PILARadio.com – Herdiansyah Hamzah, anggota Constitutional and Administrative Law Society (CALS) dan dosen Fakultas Hukum Universitas Mulawarman, menilai langkah partai politik yang menonaktifkan sejumlah anggota DPR RI baru-baru ini hanyalah akal-akalan untuk meredam kritik publik.
“Saya membaca upaya penonaktifan itu adalah akal-akalan partai politik untuk menghindar dari kritik publik,” ujar Herdiansyah, yang akrab disapa Castro, saat dihubungi melalui pesan tertulis, Senin (1/9).
Castro menegaskan bahwa istilah penonaktifan anggota DPR tidak dikenal dalam sistem hukum Indonesia, khususnya dalam Undang-Undang MD3 maupun Peraturan DPR Nomor 1 Tahun 2020 tentang Tata Tertib.
“Dikiranya kita bodoh kali ya. Istilah penonaktifan sekali lagi tidak ada di dalam UU MD3 ataupun Tatib DPR 1/2020,” tegasnya.
Ia menjelaskan bahwa dalam aturan perundang-undangan, hanya dikenal dua istilah: pemberhentian dan pemberhentian sementara. Penonaktifan yang dilakukan oleh partai politik tidak memiliki konsekuensi hukum.
“Mereka tetap anggota DPR, dan tetap makan gaji,” imbuh Castro.
Castro menambahkan, apabila istilah nonaktif yang dimaksud adalah pemberhentian sementara, maka mekanismenya berbeda dan harus melalui Rapat Paripurna DPR, bukan keputusan sepihak dari partai politik.
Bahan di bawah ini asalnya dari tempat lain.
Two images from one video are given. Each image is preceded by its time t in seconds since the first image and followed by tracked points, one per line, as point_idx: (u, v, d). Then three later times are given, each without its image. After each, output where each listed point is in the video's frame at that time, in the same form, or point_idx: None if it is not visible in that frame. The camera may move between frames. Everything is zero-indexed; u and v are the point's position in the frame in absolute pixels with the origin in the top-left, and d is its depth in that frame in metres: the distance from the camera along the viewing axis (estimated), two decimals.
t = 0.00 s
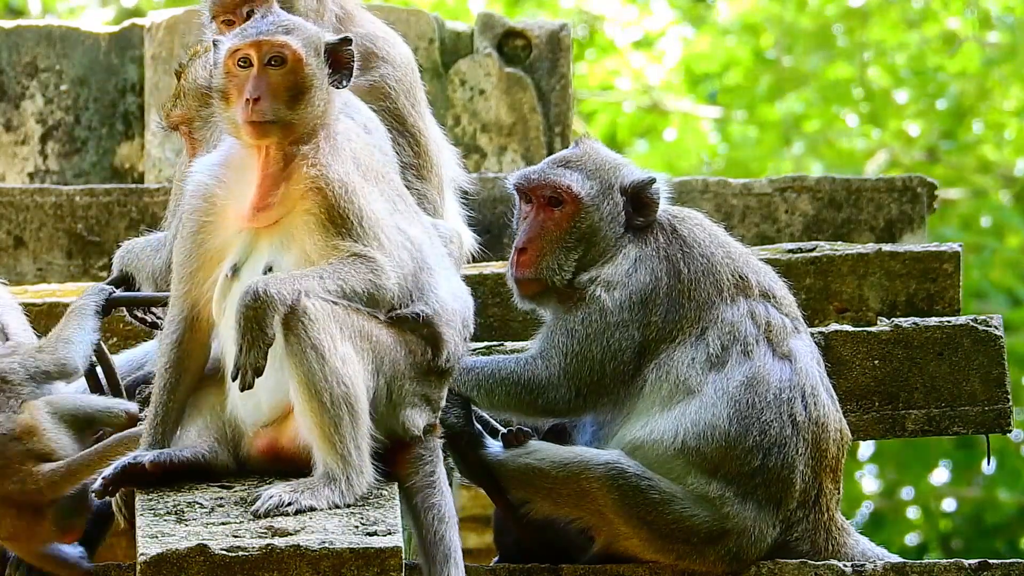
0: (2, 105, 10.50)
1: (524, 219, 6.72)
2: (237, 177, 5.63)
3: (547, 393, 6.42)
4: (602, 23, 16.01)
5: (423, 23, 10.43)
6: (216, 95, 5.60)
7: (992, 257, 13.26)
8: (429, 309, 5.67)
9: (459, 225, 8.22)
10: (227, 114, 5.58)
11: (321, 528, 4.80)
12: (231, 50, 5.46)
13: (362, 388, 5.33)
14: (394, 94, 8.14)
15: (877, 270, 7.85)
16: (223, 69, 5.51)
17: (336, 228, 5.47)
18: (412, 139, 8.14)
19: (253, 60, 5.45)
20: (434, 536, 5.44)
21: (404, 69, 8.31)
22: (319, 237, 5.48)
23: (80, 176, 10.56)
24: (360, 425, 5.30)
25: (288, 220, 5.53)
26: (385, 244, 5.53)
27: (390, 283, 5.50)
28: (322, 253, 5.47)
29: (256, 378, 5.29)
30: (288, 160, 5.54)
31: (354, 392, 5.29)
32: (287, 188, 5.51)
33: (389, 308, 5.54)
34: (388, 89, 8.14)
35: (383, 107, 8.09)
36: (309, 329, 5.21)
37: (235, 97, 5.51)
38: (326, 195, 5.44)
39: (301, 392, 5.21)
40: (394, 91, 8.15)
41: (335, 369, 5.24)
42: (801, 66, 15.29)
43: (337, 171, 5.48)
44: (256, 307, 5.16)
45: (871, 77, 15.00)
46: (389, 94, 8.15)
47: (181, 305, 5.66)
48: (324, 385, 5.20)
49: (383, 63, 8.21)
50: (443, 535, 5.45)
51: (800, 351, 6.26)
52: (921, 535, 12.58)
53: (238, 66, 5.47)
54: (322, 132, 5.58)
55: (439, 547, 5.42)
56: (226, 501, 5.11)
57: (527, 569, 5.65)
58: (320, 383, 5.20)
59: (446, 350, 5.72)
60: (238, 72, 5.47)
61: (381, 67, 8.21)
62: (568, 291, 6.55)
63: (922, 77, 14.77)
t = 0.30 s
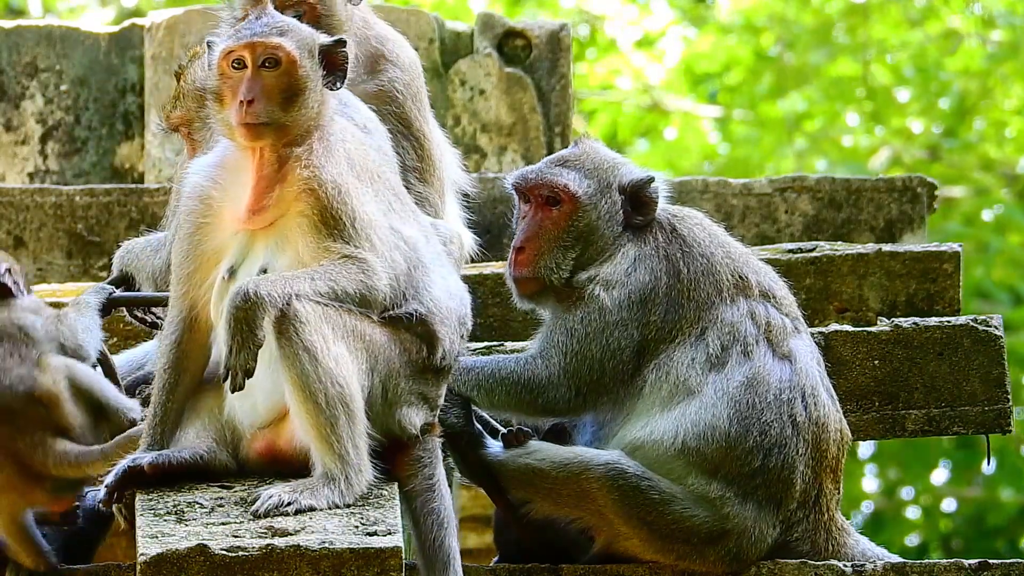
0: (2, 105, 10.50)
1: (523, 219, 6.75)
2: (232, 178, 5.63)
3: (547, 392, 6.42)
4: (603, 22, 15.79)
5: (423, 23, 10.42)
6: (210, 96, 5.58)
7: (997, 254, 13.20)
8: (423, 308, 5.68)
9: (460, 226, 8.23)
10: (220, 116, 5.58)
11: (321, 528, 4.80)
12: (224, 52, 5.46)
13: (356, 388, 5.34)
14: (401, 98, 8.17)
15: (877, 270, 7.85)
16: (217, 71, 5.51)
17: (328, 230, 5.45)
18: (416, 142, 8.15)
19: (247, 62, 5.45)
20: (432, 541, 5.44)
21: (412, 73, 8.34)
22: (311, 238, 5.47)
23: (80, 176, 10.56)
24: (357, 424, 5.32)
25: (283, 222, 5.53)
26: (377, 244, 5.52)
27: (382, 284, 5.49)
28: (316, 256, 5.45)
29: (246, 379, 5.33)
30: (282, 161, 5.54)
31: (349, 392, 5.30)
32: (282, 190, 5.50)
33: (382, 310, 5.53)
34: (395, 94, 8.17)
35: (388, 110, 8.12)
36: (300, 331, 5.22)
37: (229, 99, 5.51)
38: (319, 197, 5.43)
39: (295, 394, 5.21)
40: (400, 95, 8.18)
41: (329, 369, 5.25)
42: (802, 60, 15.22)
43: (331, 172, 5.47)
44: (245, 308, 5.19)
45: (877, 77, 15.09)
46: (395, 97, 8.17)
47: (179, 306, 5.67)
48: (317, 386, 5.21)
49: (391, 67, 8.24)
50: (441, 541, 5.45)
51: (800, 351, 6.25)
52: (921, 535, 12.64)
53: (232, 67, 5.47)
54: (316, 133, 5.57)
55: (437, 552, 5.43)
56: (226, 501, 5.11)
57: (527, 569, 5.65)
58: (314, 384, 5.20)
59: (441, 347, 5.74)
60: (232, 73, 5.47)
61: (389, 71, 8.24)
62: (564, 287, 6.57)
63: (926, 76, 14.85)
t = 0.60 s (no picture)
0: (2, 105, 10.49)
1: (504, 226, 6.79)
2: (231, 178, 5.64)
3: (548, 379, 6.37)
4: (602, 21, 15.53)
5: (423, 23, 10.41)
6: (207, 99, 5.58)
7: (999, 251, 13.22)
8: (423, 308, 5.66)
9: (460, 226, 8.23)
10: (218, 119, 5.59)
11: (321, 528, 4.80)
12: (221, 53, 5.46)
13: (355, 388, 5.35)
14: (406, 99, 8.19)
15: (877, 270, 7.85)
16: (214, 73, 5.51)
17: (328, 231, 5.45)
18: (420, 144, 8.16)
19: (244, 64, 5.45)
20: (429, 545, 5.53)
21: (418, 73, 8.36)
22: (312, 240, 5.47)
23: (80, 176, 10.56)
24: (358, 425, 5.33)
25: (281, 223, 5.53)
26: (376, 244, 5.51)
27: (381, 284, 5.48)
28: (317, 257, 5.45)
29: (245, 380, 5.35)
30: (280, 162, 5.54)
31: (349, 393, 5.31)
32: (280, 192, 5.51)
33: (383, 310, 5.53)
34: (400, 95, 8.19)
35: (393, 111, 8.14)
36: (299, 331, 5.22)
37: (226, 101, 5.51)
38: (317, 197, 5.43)
39: (295, 394, 5.22)
40: (405, 96, 8.20)
41: (328, 369, 5.25)
42: (802, 59, 15.24)
43: (329, 172, 5.47)
44: (243, 309, 5.20)
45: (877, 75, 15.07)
46: (400, 99, 8.19)
47: (179, 308, 5.67)
48: (316, 386, 5.21)
49: (396, 68, 8.27)
50: (438, 544, 5.53)
51: (796, 348, 6.25)
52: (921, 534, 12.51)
53: (229, 69, 5.47)
54: (314, 134, 5.57)
55: (434, 557, 5.52)
56: (226, 501, 5.11)
57: (527, 569, 5.66)
58: (313, 384, 5.21)
59: (440, 347, 5.72)
60: (229, 75, 5.47)
61: (394, 72, 8.26)
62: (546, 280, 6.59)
63: (927, 74, 14.85)
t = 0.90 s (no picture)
0: (2, 105, 10.49)
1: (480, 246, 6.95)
2: (233, 178, 5.66)
3: (547, 362, 6.30)
4: (603, 19, 15.58)
5: (423, 23, 10.40)
6: (211, 99, 5.59)
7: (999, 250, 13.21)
8: (424, 309, 5.64)
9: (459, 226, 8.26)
10: (220, 120, 5.60)
11: (321, 527, 4.79)
12: (226, 54, 5.48)
13: (355, 388, 5.36)
14: (403, 100, 8.17)
15: (877, 270, 7.86)
16: (217, 74, 5.52)
17: (329, 229, 5.45)
18: (417, 143, 8.19)
19: (246, 65, 5.46)
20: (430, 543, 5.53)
21: (415, 74, 8.34)
22: (312, 238, 5.47)
23: (80, 176, 10.57)
24: (358, 425, 5.34)
25: (284, 225, 5.54)
26: (378, 245, 5.49)
27: (382, 285, 5.48)
28: (320, 256, 5.45)
29: (245, 379, 5.36)
30: (284, 163, 5.54)
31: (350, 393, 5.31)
32: (283, 193, 5.51)
33: (384, 310, 5.53)
34: (397, 94, 8.16)
35: (391, 111, 8.11)
36: (300, 331, 5.22)
37: (230, 102, 5.51)
38: (319, 198, 5.43)
39: (295, 394, 5.23)
40: (402, 96, 8.17)
41: (328, 370, 5.25)
42: (801, 59, 15.24)
43: (331, 173, 5.46)
44: (243, 309, 5.22)
45: (880, 74, 14.94)
46: (398, 99, 8.16)
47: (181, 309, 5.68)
48: (316, 387, 5.22)
49: (394, 68, 8.22)
50: (439, 543, 5.53)
51: (782, 340, 6.27)
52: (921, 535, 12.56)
53: (233, 70, 5.48)
54: (317, 135, 5.56)
55: (436, 555, 5.53)
56: (226, 501, 5.11)
57: (527, 569, 5.66)
58: (313, 385, 5.21)
59: (441, 349, 5.71)
60: (232, 76, 5.48)
61: (391, 71, 8.22)
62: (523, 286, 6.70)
63: (927, 74, 14.74)
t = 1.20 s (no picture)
0: (2, 104, 10.49)
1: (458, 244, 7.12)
2: (233, 176, 5.67)
3: (545, 355, 6.32)
4: (603, 19, 15.66)
5: (423, 23, 10.39)
6: (211, 99, 5.59)
7: (997, 251, 13.23)
8: (424, 309, 5.62)
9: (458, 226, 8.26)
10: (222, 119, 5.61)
11: (320, 528, 4.79)
12: (227, 54, 5.49)
13: (356, 387, 5.36)
14: (407, 102, 8.21)
15: (877, 270, 7.86)
16: (219, 74, 5.53)
17: (330, 230, 5.45)
18: (420, 146, 8.17)
19: (250, 65, 5.47)
20: (428, 544, 5.57)
21: (419, 78, 8.39)
22: (310, 237, 5.48)
23: (81, 176, 10.56)
24: (359, 425, 5.34)
25: (286, 225, 5.54)
26: (379, 246, 5.49)
27: (383, 286, 5.48)
28: (321, 257, 5.45)
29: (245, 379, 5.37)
30: (286, 163, 5.55)
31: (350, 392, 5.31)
32: (285, 193, 5.52)
33: (385, 311, 5.52)
34: (401, 96, 8.20)
35: (394, 114, 8.14)
36: (300, 331, 5.23)
37: (232, 101, 5.51)
38: (321, 198, 5.43)
39: (295, 394, 5.23)
40: (406, 99, 8.22)
41: (329, 370, 5.26)
42: (801, 57, 15.28)
43: (333, 174, 5.46)
44: (243, 308, 5.22)
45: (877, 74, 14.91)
46: (401, 101, 8.20)
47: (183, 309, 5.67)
48: (316, 387, 5.22)
49: (401, 72, 8.28)
50: (438, 544, 5.58)
51: (763, 335, 6.32)
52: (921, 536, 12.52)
53: (234, 70, 5.48)
54: (319, 135, 5.57)
55: (433, 557, 5.58)
56: (226, 501, 5.11)
57: (527, 569, 5.66)
58: (313, 384, 5.21)
59: (441, 350, 5.68)
60: (234, 75, 5.48)
61: (399, 74, 8.28)
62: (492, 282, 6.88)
63: (925, 74, 14.69)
Pemberhentian sementara biasanya hanya diberikan kepada anggota DPR yang tengah menghadapi proses hukum, terutama jika telah menjadi terdakwa dalam kasus pidana dengan ancaman hukuman di atas lima tahun, seperti korupsi atau tindak pidana khusus lainnya.
“Itu bisa diberhentikan sementara sepanjang dia menjadi terdakwa. Jika sudah inkrah, baru diberhentikan secara definitif dan dilakukan PAW (Pergantian Antar-Waktu),” terang Castro.
🔹 Anggota DPR yang Dinonaktifkan Partai
Sebelumnya, beberapa anggota DPR seperti Ahmad Sahroni, Nafa Urbach, Eko Patrio, Uya Kuya, dan Adies Karding dikabarkan dinonaktifkan oleh partai masing-masing karena dinilai menimbulkan kegaduhan di ruang publik.